Language Model

In a language model, a work-depth cost is associated with each programming language construct. For example, work of calling two functions in parallel is equal to sum of the work of two calls. The depth is equal to the maximum of the depth of the two calls.

Assigning cost to algorithms. In the work-depth models, the cost of an algorithm is determined by its work and by its depth. The notions of work and depth can also be defined for the multiprocessor models. The work $W$ performed by an algorithm is equal to the number of processors multiplied by the time required for the algorithm to complete execution. The depth $D$ is equal to the total time required to execute the algorithm.

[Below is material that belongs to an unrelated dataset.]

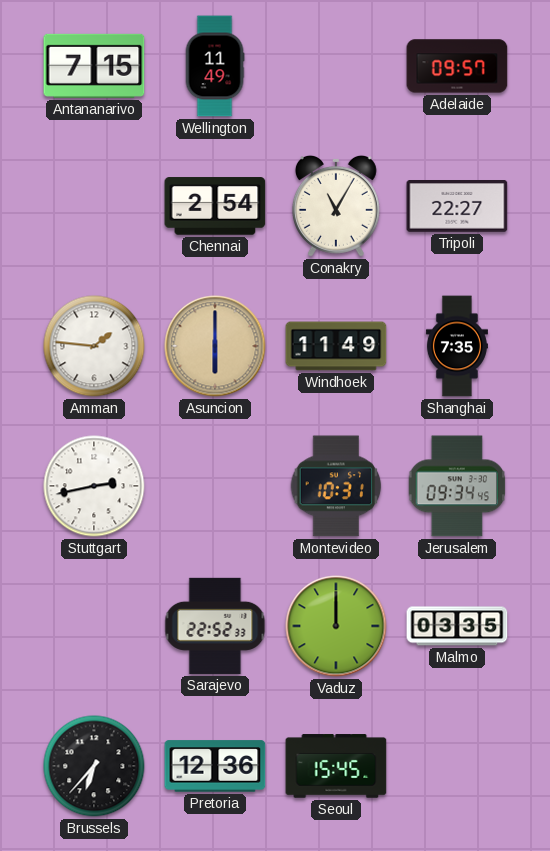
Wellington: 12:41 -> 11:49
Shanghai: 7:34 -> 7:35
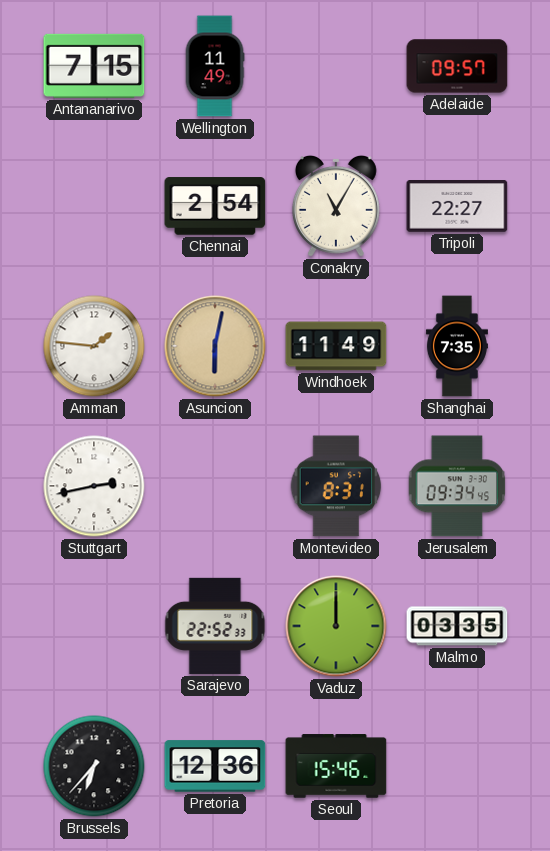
Asuncion: 6:00 -> 6:02
Montevideo: 10:31 -> 8:31
Seoul: 15:45 -> 15:46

The depth of an algorithm is important, because there are some applications for which the time to perform a computation is crucial. For example, the results of a weather forecasting program are useful only if the program completes execution before the weather does!

Generally, however, the most important measure of the cost of an algorithm is the work. This can be argued as follows. The cost of a computer is roughly proportional to the number of processors in the computer. The cost for purchasing time on a computer is proportional to the cost of the computer multiplied by the amount of time used. The total cost of performing a computation, therefore, is roughly proportional to the number of processors in the computer multiplied by the amount of time, i.e., the work.

In many instances, the cost of running a computation on a parallel computer may be slightly larger than the cost of running the same computation on a sequential computer. If the time to completion is sufficiently improved, however, this extra cost can often be justified. As we shall see, however, there is often a trade-off between time-to-completion and total work performed. To quantify when parallel algorithms are efficient in terms of cost, we say that a parallel algorithm is work-efficient if asymptotically (as the problem size grows) it requires at most a constant factor more work than the best sequential algorithm known.